The task
Copy out exactly, from the entries that follow, the line holding "Devi essere", the line holding "En högintensiv men rolig tävling där gruppens", and all lines between them, but no pictures.

Transcribed page contents
:::

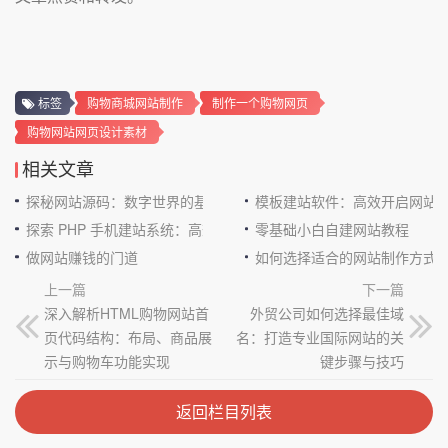
标签
购物商城网站制作
制作一个购物网页
购物网站网页设计素材
相关文章
探秘网站源码：数字世界的基石
模板建站软件：高效开启网站
探索 PHP 手机建站系统：高效与便捷的完美结合
零基础小白自建网站教程
做网站赚钱的门道
如何选择适合的网站制作方式
上一篇
下一篇
深入解析HTML购物网站首
外贸公司如何选择最佳域
页代码结构：布局、商品展
名：打造专业国际网站的关
示与购物车功能实现
键步骤与技巧
返回栏目列表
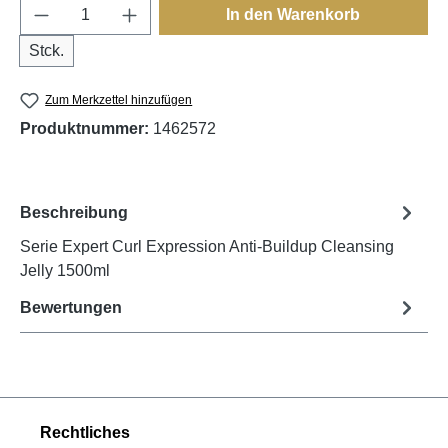
Produkt Anzahl: Gib den gewünschten Wert e
In den Warenkorb
Stck.
Zum Merkzettel hinzufügen
Produktnummer:
1462572
Beschreibung
Serie Expert Curl Expression Anti-Buildup Cleansing
Jelly 1500ml
Bewertungen
Rechtliches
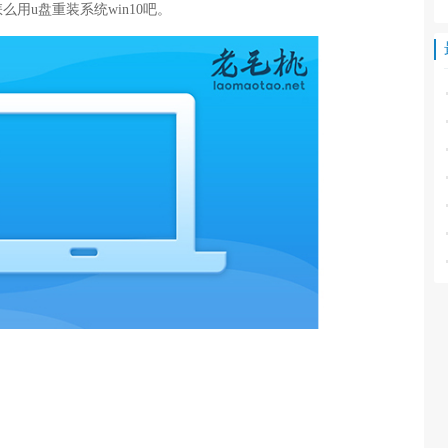
用u盘重装系统win10吧。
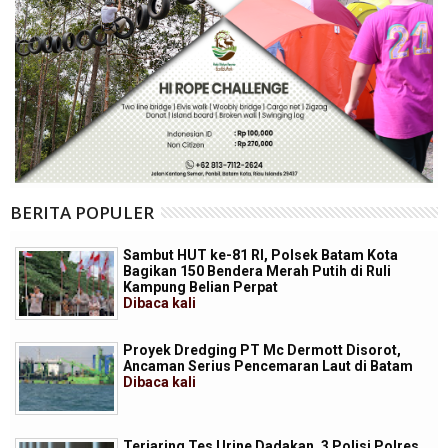
BERITA POPULER
Sambut HUT ke-81 RI, Polsek Batam Kota
Bagikan 150 Bendera Merah Putih di Ruli
Kampung Belian Perpat
Dibaca
kali
Proyek Dredging PT Mc Dermott Disorot,
Ancaman Serius Pencemaran Laut di Batam
Dibaca
kali
Terjaring Tes Urine Dadakan, 3 Polisi Polres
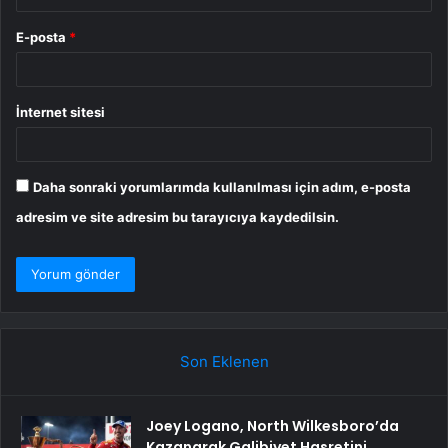
E-posta
*
İnternet sitesi
Daha sonraki yorumlarımda kullanılması için adım, e-posta
adresim ve site adresim bu tarayıcıya kaydedilsin.
Son Eklenen
Joey Logano, North Wilkesboro’da
Kazanarak Galibiyet Hasretini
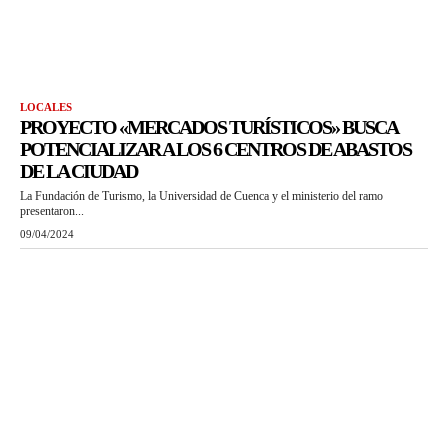
LOCALES
PROYECTO «MERCADOS TURÍSTICOS» BUSCA
POTENCIALIZAR A LOS 6 CENTROS DE ABASTOS
DE LA CIUDAD
La Fundación de Turismo, la Universidad de Cuenca y el ministerio del ramo
presentaron...
09/04/2024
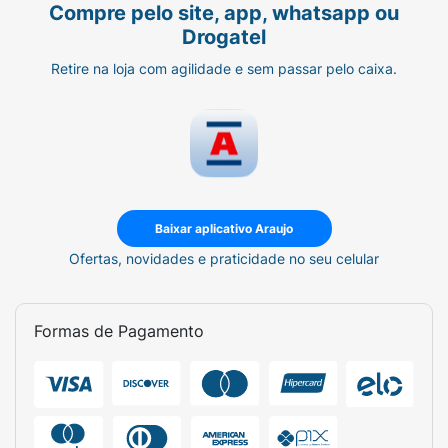
Compre pelo site, app, whatsapp ou
Drogatel
Retire na loja com agilidade e sem passar pelo caixa.
Baixar aplicativo Araujo
Ofertas, novidades e praticidade no seu celular
Formas de Pagamento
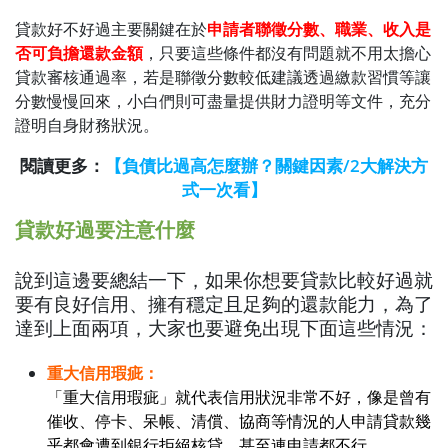
貸款好不好過主要關鍵在於
申請者聯徵分數、職業、收入是
否可負擔還款金額
，只要這些條件都沒有問題就不用太擔心
貸款審核通過率，若是聯徵分數較低建議透過繳款習慣等讓
分數慢慢回來，小白們則可盡量提供財力證明等文件，充分
證明自身財務狀況。
閱讀更多：
【負債比過高怎麼辦？關鍵因素/2大解決方
式一次看】
貸款好過要注意什麼
說到這邊要總結一下，如果你想要貸款比較好過就
要有良好信用、擁有穩定且足夠的還款能力，為了
達到上面兩項，大家也要避免出現下面這些情況：
重大信用瑕疵：
「重大信用瑕疵」就代表信用狀況非常不好，像是曾有
催收、停卡、呆帳、清償、協商等情況的人申請貸款幾
乎都會遭到銀行拒絕核貸，甚至連申請都不行。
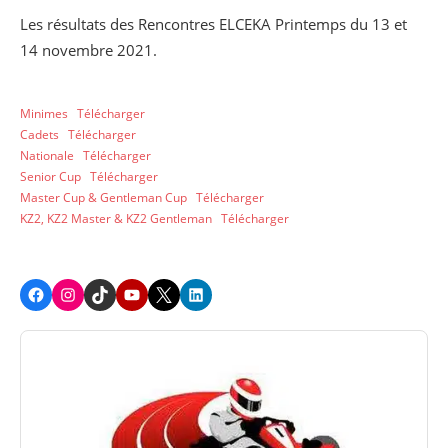
Les résultats des Rencontres ELCEKA Printemps du 13 et
14 novembre 2021.
Minimes
Télécharger
Cadets
Télécharger
Nationale
Télécharger
Senior Cup
Télécharger
Master Cup & Gentleman Cup
Télécharger
KZ2, KZ2 Master & KZ2 Gentleman
Télécharger
Facebook
Instagram
TikTok
Youtube
X
LinkedIn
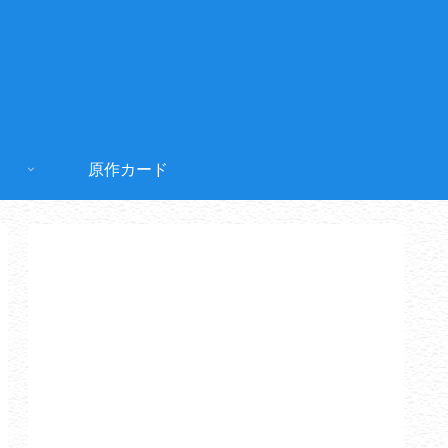
原作カード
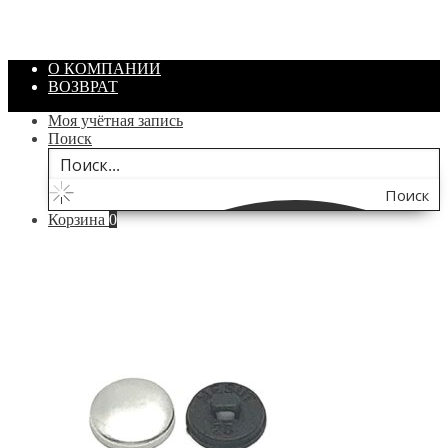
/ шт.
200.00
₽
В корзину
О КОМПАНИИ
ВОЗВРАТ
Моя учётная запись
Поиск
Поиск
Корзина
0
по
сайту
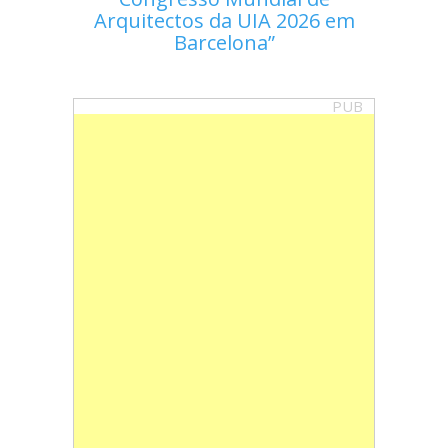
Arquitectos da UIA 2026 em
Barcelona
PUB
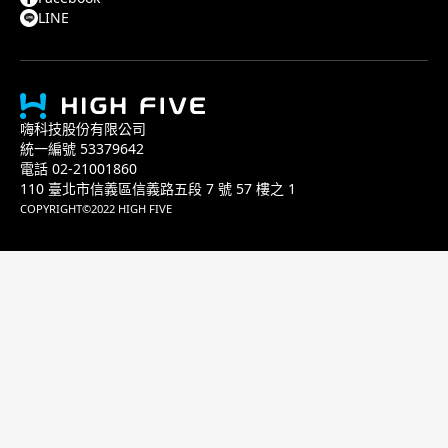
LINE
嗨科技股份有限公司
統一編號 53379642
電話 02-21001860
110 臺北市信義區信義路五段 7 號 57 樓之 1
COPYRIGHT©2022 HIGH FIVE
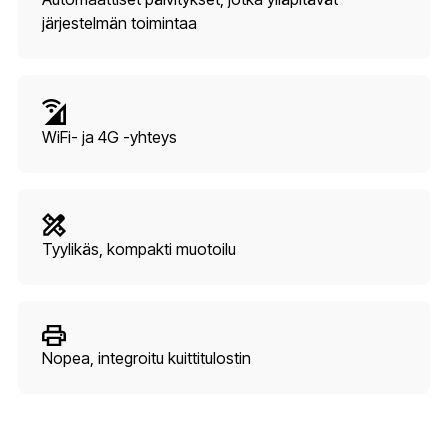
järjestelmän toimintaa
WiFi- ja 4G -yhteys
Tyylikäs, kompakti muotoilu
Nopea, integroitu kuittitulostin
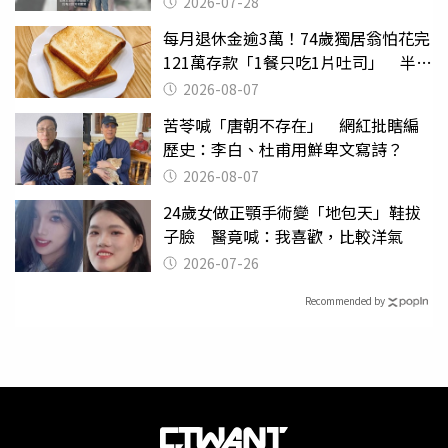
2026-07-28
每月退休金逾3萬！74歲獨居翁怕花完
121萬存款「1餐只吃1片吐司」 半年
後暴瘦嚇壞女兒
2026-08-07
苦苓喊「唐朝不存在」 網紅批瞎編
歷史：李白、杜甫用鮮卑文寫詩？
2026-08-07
24歲女做正顎手術變「地包天」鞋拔
子臉 醫竟喊：我喜歡，比較洋氣
2026-07-26
Recommended by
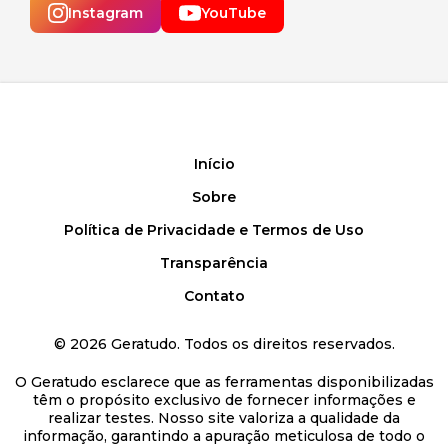
Instagram
YouTube
Início
Sobre
Política de Privacidade e Termos de Uso
Transparência
Contato
©
2026
Geratudo. Todos os direitos reservados.
O Geratudo esclarece que as ferramentas disponibilizadas
têm o propósito exclusivo de fornecer informações e
realizar testes. Nosso site valoriza a qualidade da
informação, garantindo a apuração meticulosa de todo o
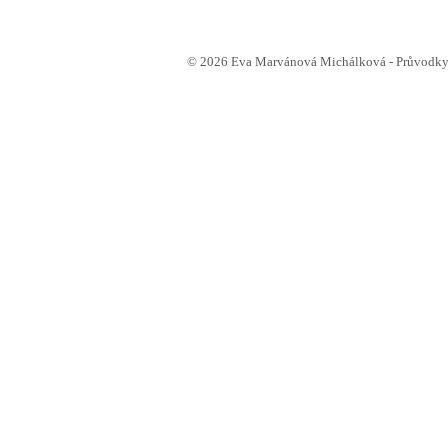
© 2026 Eva Marvánová Michálková - Průvodkyn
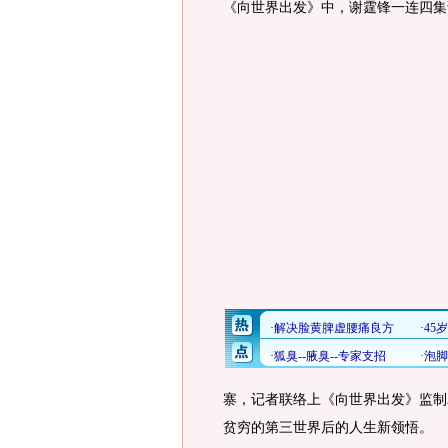
《向世界出发》中，谢霆锋一连四集
寨，记者联络上《向世界出发》监制
贫穷的第三世界后的人生新领悟。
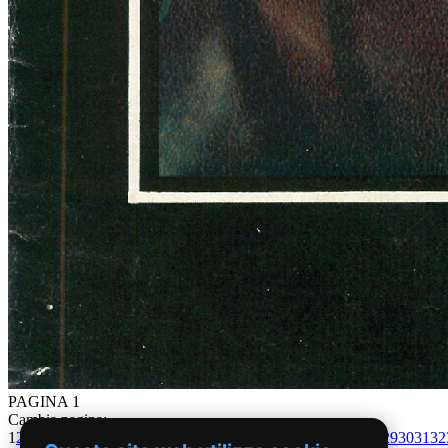
PAGINA 1
Cambia pagina:
1
2
3
4
5
6
7
8
9
10
11
12
13
14
15
16
17
18
19
20
21
22
23
24
25
26
27
28
29
30
31
32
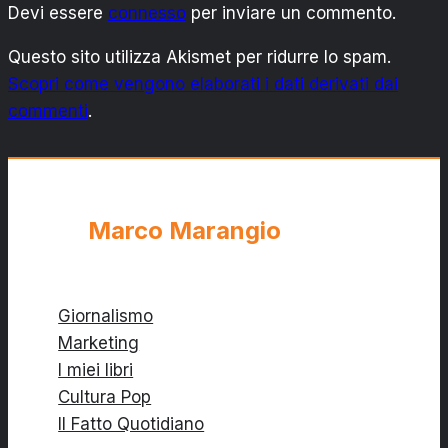
Devi essere
connesso
TURNO
per inviare un commento.
INFRASETTIMANALE
Questo sito utilizza Akismet per ridurre lo spam.
Scopri come vengono elaborati i dati derivati dai
commenti
.
Marco Marangio
Giornalismo
Marketing
I miei libri
Cultura Pop
Il Fatto Quotidiano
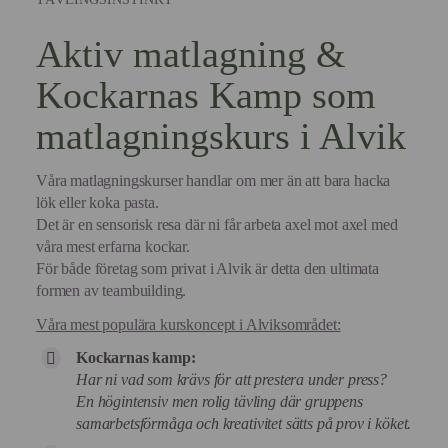
Aktiv matlagning &
Kockarnas Kamp som
matlagningskurs i Alvik
Våra matlagningskurser handlar om mer än att bara hacka
lök eller koka pasta.
Det är en sensorisk resa där ni får arbeta axel mot axel med
våra mest erfarna kockar.
För både företag som privat i Alvik är detta den ultimata
formen av teambuilding.
Våra mest populära kurskoncept i Alviksområdet:
Kockarnas kamp:
Har ni vad som krävs för att prestera under press?
En högintensiv men rolig tävling där gruppens
samarbetsförmåga och kreativitet sätts på prov i köket.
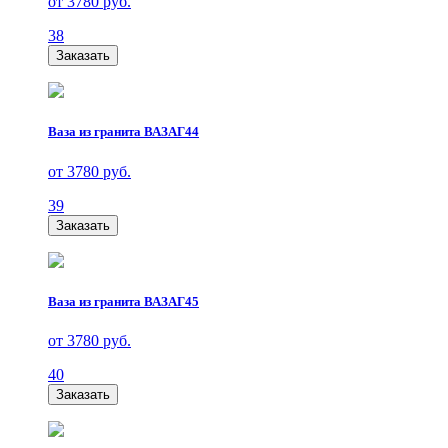
от 3780 руб.
38
Заказать
Ваза из гранита ВАЗАГ44
от 3780 руб.
39
Заказать
Ваза из гранита ВАЗАГ45
от 3780 руб.
40
Заказать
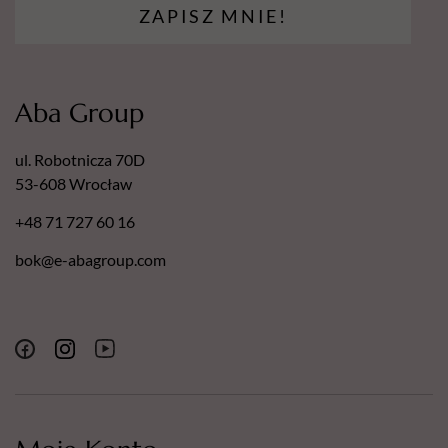
ZAPISZ MNIE!
Aba Group
ul. Robotnicza 70D
53-608 Wrocław
+48 71 727 60 16
bok@e-abagroup.com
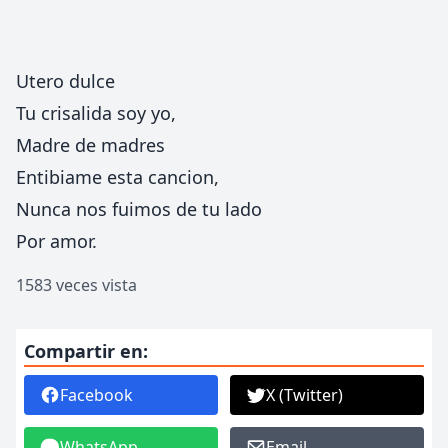
Utero dulce
Tu crisalida soy yo,
Madre de madres
Entibiame esta cancion,
Nunca nos fuimos de tu lado
Por amor.
1583 veces vista
Compartir en:
Facebook
X (Twitter)
WhatsApp
Email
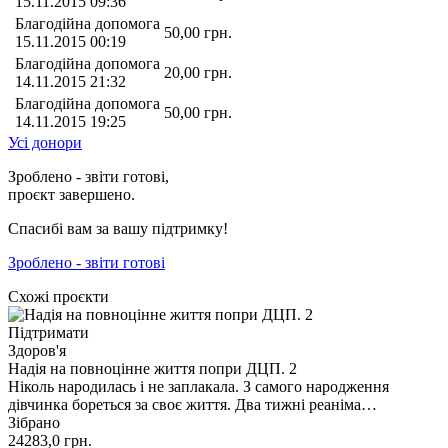
15.11.2015 09:36
Благодійна допомога
50,00
грн.
15.11.2015 00:19
Благодійна допомога
20,00
грн.
14.11.2015 21:32
Благодійна допомога
50,00
грн.
14.11.2015 19:25
Усі донори
Зроблено - звіти готові,
проєкт завершено.
Спасибі вам за вашу підтримку!
Зроблено - звіти готові
Схожі проєкти
Підтримати
Здоров'я
Надія на повноцінне життя попри ДЦП. 2
Ніколь народилась і не заплакала. З самого народження
дівчинка бореться за своє життя. Два тижні реаніма…
Зібрано
24283,0
грн.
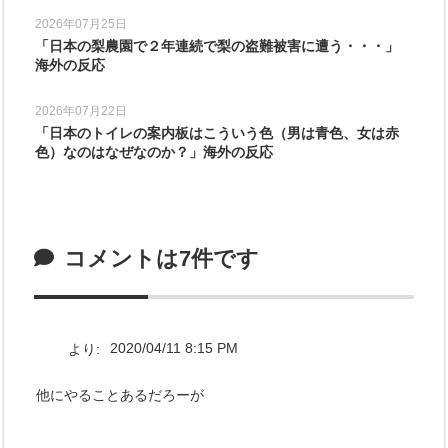
2026年07月25日
「日本の梨農園で２年連続で梨の盗難被害に遭う・・・」
海外の反応
2026年07月22日
「日本のトイレの案内板はこういう色（男は青色、女は赤
色）なのはなぜなのか？」海外の反応
コメントは7件です
より:
2020/04/11 8:15 PM
他にやることあるだろーが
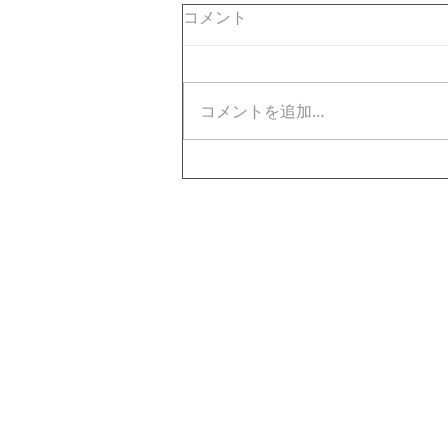
コメント
コメントを追加…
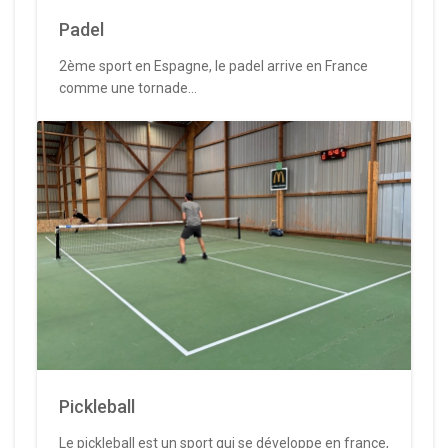
Padel
2ème sport en Espagne, le padel arrive en France
comme une tornade...
Pickleball
Le pickleball est un sport qui se développe en france,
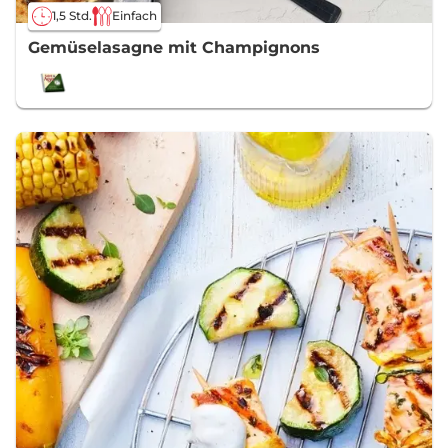
1,5 Std.
Einfach
Gemüselasagne mit Champignons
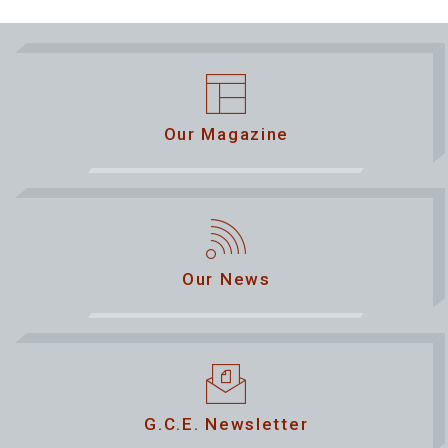
Our Magazine
Our News
G.C.E. Newsletter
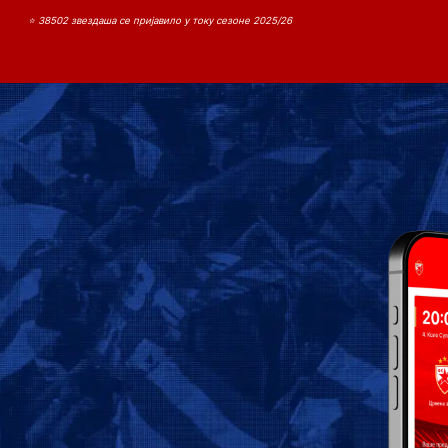
⭐ 38502 звездаша се пријавило у току сезоне 2025/26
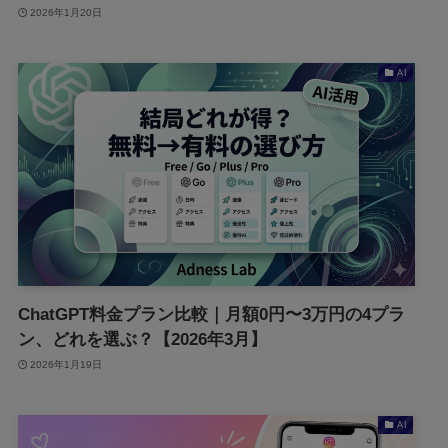
2026年1月20日
AI
ChatGPT料金プラン比較｜月額0円〜3万円の4プラ
ン、どれを選ぶ？【2026年3月】
2026年1月19日
AI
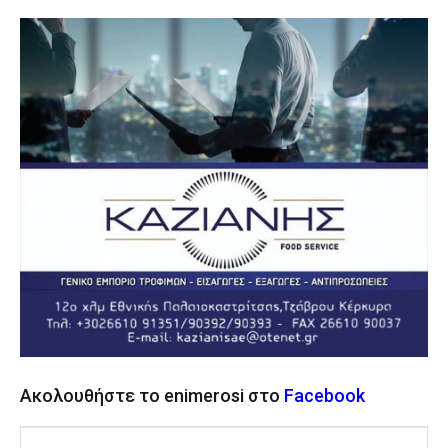
Ακολουθήστε το enimerosi στο
Facebook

:::

Written answer
Devi essere
connesso
TURNO
per inviare un commento.
INFRASETTIMANALE
Questo sito utilizza Akismet per ridurre lo spam.
Scopri come vengono elaborati i dati derivati dai
commenti
.
Marco Marangio
Giornalismo
Marketing
I miei libri
Cultura Pop
Il Fatto Quotidiano
Aktiv matlagning &
Kockarnas Kamp som
matlagningskurs i Alvik
Våra matlagningskurser handlar om mer än att bara hacka
lök eller koka pasta.
Det är en sensorisk resa där ni får arbeta axel mot axel med
våra mest erfarna kockar.
För både företag som privat i Alvik är detta den ultimata
formen av teambuilding.
Våra mest populära kurskoncept i Alviksområdet:
Kockarnas kamp:
Har ni vad som krävs för att prestera under press?
En högintensiv men rolig tävling där gruppens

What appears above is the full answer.